I was always a feminist. I always believed in that. In the seventies, when I married Egon, I became a princess, but then when Gloria Steinem came up, I always thought that it was more glamorous to be called 'Ms.' than it was to be a princess. And so I went on like that, and then I got involved in women's issues. I got on the board of Vital Voices, which is a fantastic organization that was originally created by Hillary Clinton when she was First Lady, that's all about empowering women and women leaders. As the years went by, I got more and more involved in women's causes and it's just become very, very natural.

Obviously the fashion arena has proved to be a wonderful school of life lessons as well. What did the fashion arena teach you about true beauty?

My view of beauty is very much the same that I always thought it was. There are two things I want to tell young women, and the most important thing is that the most important relationship in life is the one you have with yourself. Once you have that, any other relationship is a plus and not a must. And the other thing that is also very important when you are down, is to know that I have never met a woman who is not strong. All women are strong. But sometimes because of either a brother, a husband, a father, a religion or very often, themselves, women don't want to show their strength. Maybe it's because they want to make the men feel strong, whatever. But the strength is there. The proof of it is whenever there is a tragedy, it's always the woman who comes out and saves the situation. So I want women to remember that they have their strength. They don't need to necessarily show it all the time but they should remember it at all times. As Honoré de Balzac said, when you doubt your power, you give power to your doubt.

But it's usually well along one's life journey before we see these things in ourselves.

But it's something we can think about everyday, because sometimes you don't [remember your strength] and sometimes you do. It's something that you have to practice, because we all feel like losers sometimes.

What do you ultimately want your legacy to be?

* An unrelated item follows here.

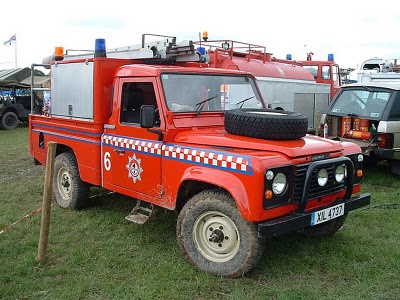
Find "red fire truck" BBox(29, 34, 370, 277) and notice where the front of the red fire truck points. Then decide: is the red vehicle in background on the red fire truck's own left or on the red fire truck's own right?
on the red fire truck's own left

I want to be remembered as someone who told women they could be the woman they want to be. Through the brand, I do that by trying to make beautiful clothes and accessories that will make a woman project herself the way she wants to project. I personally want to do more speaking engagements and things like that, to tell women how to use their own strengths and how to push their own button inside so she can be the women she wants to be, even without spending anything.

This interview has been condensed and edited.